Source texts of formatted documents
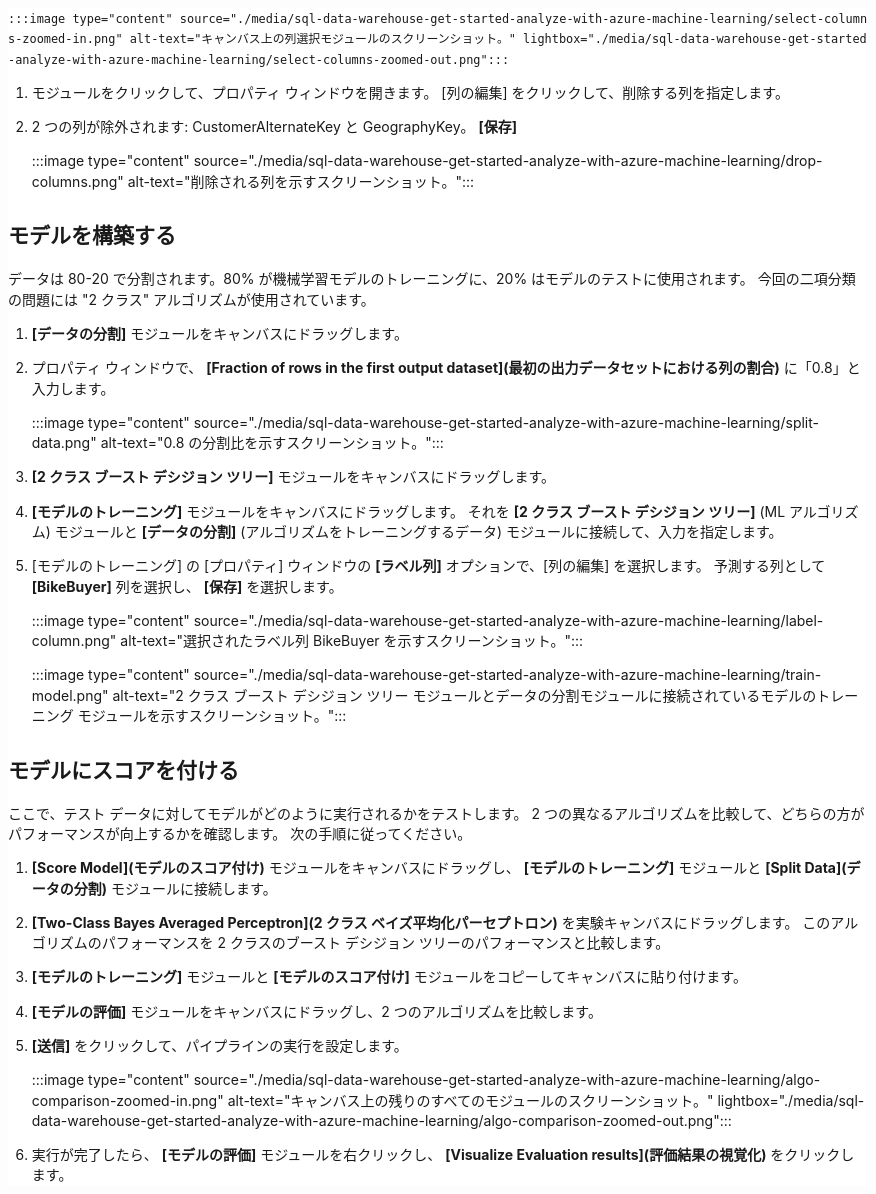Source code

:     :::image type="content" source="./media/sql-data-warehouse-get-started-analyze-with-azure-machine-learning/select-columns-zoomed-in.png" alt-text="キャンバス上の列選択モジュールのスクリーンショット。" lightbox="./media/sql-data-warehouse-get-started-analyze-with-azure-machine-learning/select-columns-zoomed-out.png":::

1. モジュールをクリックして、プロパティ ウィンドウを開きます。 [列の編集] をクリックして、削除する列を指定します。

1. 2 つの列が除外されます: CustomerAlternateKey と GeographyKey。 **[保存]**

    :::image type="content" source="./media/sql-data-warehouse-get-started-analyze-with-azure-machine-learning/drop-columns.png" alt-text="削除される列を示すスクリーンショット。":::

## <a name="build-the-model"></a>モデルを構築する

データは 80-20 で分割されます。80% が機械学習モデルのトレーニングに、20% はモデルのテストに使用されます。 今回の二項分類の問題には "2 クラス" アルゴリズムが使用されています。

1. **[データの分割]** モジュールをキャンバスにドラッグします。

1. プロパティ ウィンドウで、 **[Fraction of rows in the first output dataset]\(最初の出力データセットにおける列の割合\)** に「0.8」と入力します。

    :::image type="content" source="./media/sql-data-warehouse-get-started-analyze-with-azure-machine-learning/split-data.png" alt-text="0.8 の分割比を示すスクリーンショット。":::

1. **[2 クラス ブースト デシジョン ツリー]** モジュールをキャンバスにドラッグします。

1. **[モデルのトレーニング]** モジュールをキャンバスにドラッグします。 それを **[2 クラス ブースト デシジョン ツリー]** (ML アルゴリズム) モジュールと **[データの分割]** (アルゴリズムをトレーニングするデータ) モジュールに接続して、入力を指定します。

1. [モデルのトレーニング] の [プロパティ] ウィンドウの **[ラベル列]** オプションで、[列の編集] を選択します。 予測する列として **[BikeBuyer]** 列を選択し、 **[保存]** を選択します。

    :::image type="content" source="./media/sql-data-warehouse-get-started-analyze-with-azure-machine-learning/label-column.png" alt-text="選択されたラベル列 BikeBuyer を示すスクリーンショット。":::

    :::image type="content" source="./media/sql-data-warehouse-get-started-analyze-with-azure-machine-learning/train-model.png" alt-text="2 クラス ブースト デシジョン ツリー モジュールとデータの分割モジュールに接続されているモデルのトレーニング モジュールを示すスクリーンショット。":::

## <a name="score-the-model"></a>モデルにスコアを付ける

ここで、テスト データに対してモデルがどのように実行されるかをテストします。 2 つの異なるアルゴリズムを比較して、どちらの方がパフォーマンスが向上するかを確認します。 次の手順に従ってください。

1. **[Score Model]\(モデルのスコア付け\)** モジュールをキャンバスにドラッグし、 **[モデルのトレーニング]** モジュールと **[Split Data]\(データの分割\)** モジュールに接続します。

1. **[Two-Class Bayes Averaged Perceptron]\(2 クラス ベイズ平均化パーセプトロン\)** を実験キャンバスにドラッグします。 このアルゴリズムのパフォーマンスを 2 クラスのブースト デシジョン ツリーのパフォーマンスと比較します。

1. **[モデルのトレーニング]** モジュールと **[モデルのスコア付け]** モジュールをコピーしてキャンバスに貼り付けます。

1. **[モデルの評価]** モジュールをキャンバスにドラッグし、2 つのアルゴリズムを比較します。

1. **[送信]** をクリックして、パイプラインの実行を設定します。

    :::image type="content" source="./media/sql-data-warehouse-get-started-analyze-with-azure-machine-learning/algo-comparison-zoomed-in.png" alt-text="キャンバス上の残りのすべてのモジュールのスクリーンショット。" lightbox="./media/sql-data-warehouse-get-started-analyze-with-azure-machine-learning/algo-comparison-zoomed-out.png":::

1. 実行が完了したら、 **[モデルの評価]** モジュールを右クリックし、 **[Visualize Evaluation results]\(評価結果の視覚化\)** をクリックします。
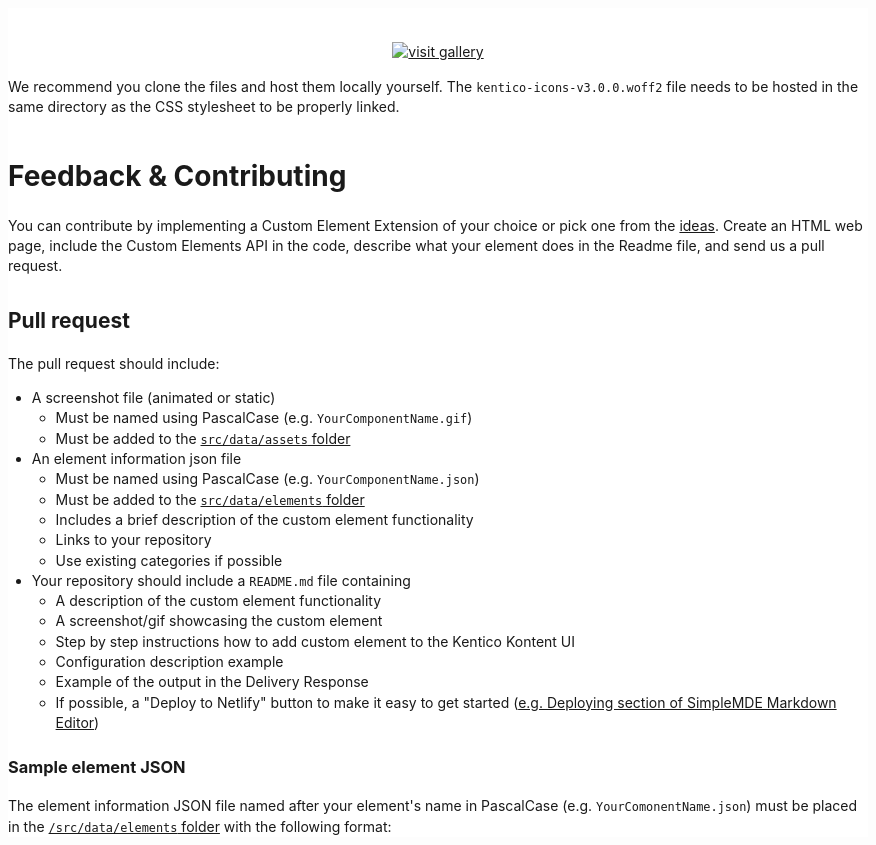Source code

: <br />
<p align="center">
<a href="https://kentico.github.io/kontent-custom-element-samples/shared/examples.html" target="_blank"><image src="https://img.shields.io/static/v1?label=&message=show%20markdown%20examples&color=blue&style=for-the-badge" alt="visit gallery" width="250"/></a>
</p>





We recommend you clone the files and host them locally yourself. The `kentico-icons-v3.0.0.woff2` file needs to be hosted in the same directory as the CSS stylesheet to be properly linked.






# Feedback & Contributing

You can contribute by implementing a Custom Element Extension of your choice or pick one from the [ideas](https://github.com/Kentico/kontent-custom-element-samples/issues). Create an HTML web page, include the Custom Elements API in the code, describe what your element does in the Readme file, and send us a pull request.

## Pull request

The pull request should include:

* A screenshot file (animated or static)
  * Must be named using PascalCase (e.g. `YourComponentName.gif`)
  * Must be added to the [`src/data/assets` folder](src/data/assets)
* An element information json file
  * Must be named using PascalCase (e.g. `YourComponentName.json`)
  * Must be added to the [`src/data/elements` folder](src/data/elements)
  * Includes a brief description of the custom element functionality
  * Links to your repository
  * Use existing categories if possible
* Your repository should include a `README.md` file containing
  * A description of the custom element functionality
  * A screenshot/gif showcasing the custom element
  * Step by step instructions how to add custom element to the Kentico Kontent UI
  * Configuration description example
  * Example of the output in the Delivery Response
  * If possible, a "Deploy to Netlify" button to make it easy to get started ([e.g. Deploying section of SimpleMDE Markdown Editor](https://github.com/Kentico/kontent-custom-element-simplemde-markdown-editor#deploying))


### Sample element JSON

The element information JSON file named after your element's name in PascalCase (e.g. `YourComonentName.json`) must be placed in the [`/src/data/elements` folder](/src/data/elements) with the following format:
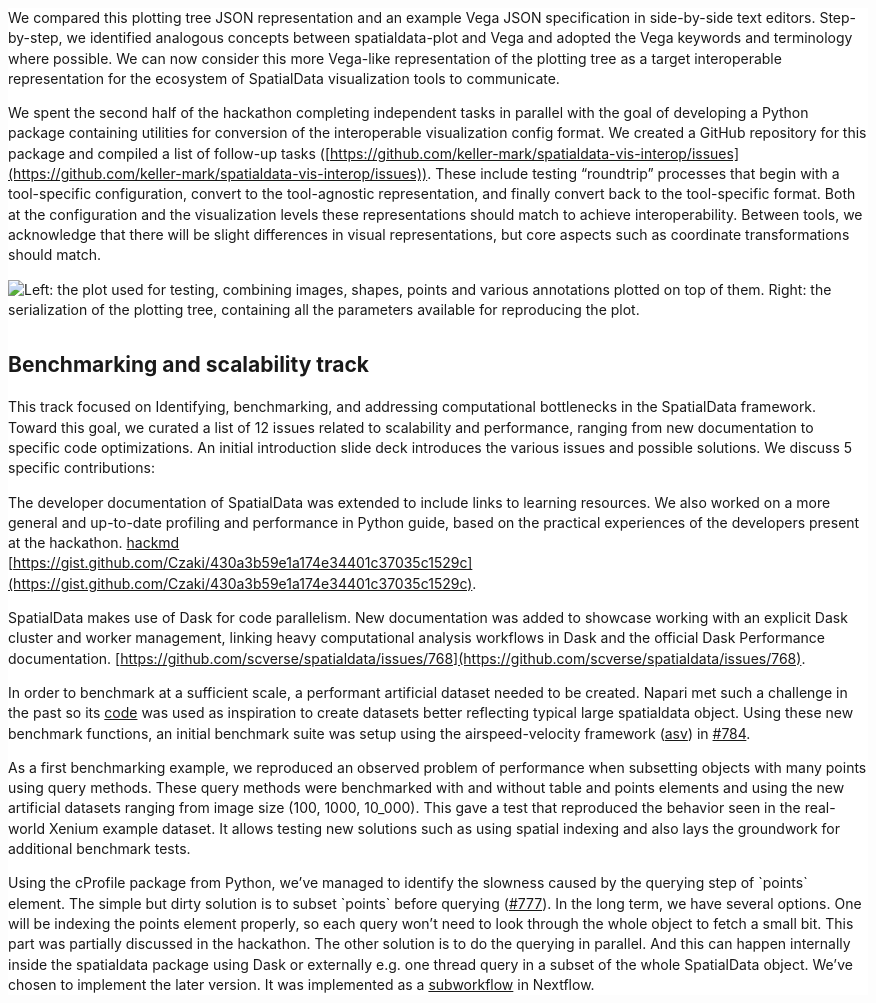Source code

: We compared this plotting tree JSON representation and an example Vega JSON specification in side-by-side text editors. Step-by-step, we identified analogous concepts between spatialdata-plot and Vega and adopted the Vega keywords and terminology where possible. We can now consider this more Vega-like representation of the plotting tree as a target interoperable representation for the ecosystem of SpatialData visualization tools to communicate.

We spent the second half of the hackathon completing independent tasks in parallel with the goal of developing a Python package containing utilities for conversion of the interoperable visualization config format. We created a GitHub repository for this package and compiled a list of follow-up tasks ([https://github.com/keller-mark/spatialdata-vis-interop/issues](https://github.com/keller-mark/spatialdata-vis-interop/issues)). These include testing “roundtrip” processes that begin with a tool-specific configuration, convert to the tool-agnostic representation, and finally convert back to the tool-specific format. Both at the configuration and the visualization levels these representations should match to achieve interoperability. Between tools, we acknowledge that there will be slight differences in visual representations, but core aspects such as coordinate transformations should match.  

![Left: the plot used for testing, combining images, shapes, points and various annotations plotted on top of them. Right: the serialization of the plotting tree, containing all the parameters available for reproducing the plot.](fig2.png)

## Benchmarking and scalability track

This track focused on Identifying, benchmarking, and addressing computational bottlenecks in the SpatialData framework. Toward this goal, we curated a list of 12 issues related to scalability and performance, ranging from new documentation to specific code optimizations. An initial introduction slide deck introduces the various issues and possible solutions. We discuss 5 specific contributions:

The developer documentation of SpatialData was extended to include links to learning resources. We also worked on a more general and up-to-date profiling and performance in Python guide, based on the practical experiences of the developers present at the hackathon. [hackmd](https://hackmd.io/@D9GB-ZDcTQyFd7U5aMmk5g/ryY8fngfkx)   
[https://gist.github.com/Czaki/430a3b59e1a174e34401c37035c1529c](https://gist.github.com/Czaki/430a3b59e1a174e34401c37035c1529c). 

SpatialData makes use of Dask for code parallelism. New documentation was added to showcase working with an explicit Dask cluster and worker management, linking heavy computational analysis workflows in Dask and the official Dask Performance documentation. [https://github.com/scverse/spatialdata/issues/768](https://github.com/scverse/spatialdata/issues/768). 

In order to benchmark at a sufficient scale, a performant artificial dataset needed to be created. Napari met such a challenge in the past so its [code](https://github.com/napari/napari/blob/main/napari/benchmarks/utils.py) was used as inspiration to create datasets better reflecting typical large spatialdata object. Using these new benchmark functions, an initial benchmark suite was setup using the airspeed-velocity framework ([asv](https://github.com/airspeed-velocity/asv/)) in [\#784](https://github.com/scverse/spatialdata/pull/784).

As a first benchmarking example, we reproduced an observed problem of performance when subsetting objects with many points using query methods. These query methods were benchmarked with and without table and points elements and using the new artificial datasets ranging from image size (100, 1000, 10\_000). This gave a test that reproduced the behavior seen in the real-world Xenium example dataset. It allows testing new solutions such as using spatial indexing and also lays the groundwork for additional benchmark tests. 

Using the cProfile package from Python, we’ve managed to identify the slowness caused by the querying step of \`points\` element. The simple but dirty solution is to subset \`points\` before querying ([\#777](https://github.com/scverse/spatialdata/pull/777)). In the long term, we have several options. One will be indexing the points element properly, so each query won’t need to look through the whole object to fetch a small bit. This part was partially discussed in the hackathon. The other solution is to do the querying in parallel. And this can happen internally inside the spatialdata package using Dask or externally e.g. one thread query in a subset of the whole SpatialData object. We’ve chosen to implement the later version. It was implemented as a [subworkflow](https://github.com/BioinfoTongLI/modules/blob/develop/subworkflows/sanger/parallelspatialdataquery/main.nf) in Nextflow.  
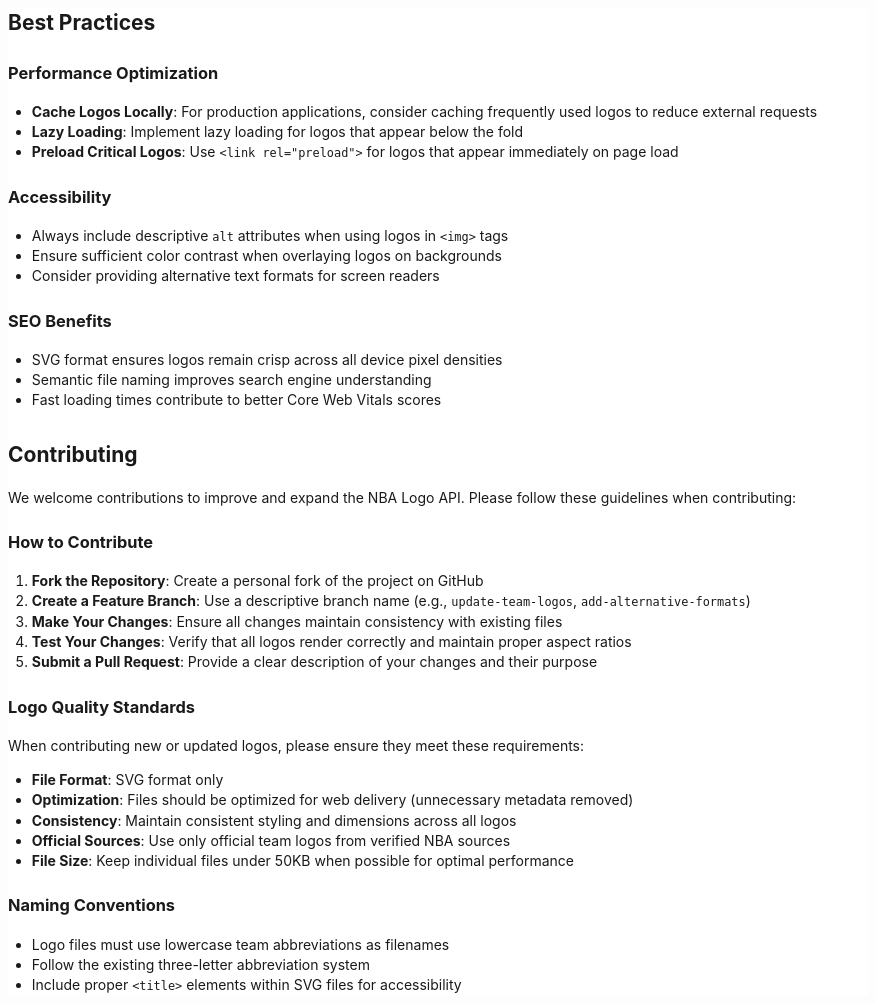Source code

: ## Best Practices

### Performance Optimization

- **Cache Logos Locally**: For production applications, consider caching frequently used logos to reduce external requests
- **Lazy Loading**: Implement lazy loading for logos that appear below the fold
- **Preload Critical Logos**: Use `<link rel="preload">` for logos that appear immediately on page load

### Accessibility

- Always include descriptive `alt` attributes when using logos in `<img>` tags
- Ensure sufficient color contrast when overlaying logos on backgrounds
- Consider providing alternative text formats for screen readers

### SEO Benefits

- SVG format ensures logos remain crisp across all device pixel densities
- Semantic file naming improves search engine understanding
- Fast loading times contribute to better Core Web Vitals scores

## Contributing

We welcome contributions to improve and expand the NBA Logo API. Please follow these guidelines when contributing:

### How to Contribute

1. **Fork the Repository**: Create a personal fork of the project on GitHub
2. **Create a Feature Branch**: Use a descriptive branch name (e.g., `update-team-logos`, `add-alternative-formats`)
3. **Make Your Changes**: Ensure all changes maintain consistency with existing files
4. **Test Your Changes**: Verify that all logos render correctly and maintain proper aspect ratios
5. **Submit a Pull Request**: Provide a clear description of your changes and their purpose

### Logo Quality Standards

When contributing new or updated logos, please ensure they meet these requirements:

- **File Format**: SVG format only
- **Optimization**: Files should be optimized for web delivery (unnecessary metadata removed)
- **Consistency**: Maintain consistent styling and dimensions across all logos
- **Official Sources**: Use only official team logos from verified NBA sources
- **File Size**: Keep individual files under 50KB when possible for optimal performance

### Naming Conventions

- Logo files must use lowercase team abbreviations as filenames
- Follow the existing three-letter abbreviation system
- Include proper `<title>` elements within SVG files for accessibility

Directions: Copy each line above holding "label".

Written answer:
    :::image type="content" source="./media/sql-data-warehouse-get-started-analyze-with-azure-machine-learning/label-column.png" alt-text="選択されたラベル列 BikeBuyer を示すスクリーンショット。":::
<a href="https://kentico.github.io/kontent-custom-element-samples/shared/examples.html" target="_blank"><image src="https://img.shields.io/static/v1?label=&message=show%20markdown%20examples&color=blue&style=for-the-badge" alt="visit gallery" width="250"/></a>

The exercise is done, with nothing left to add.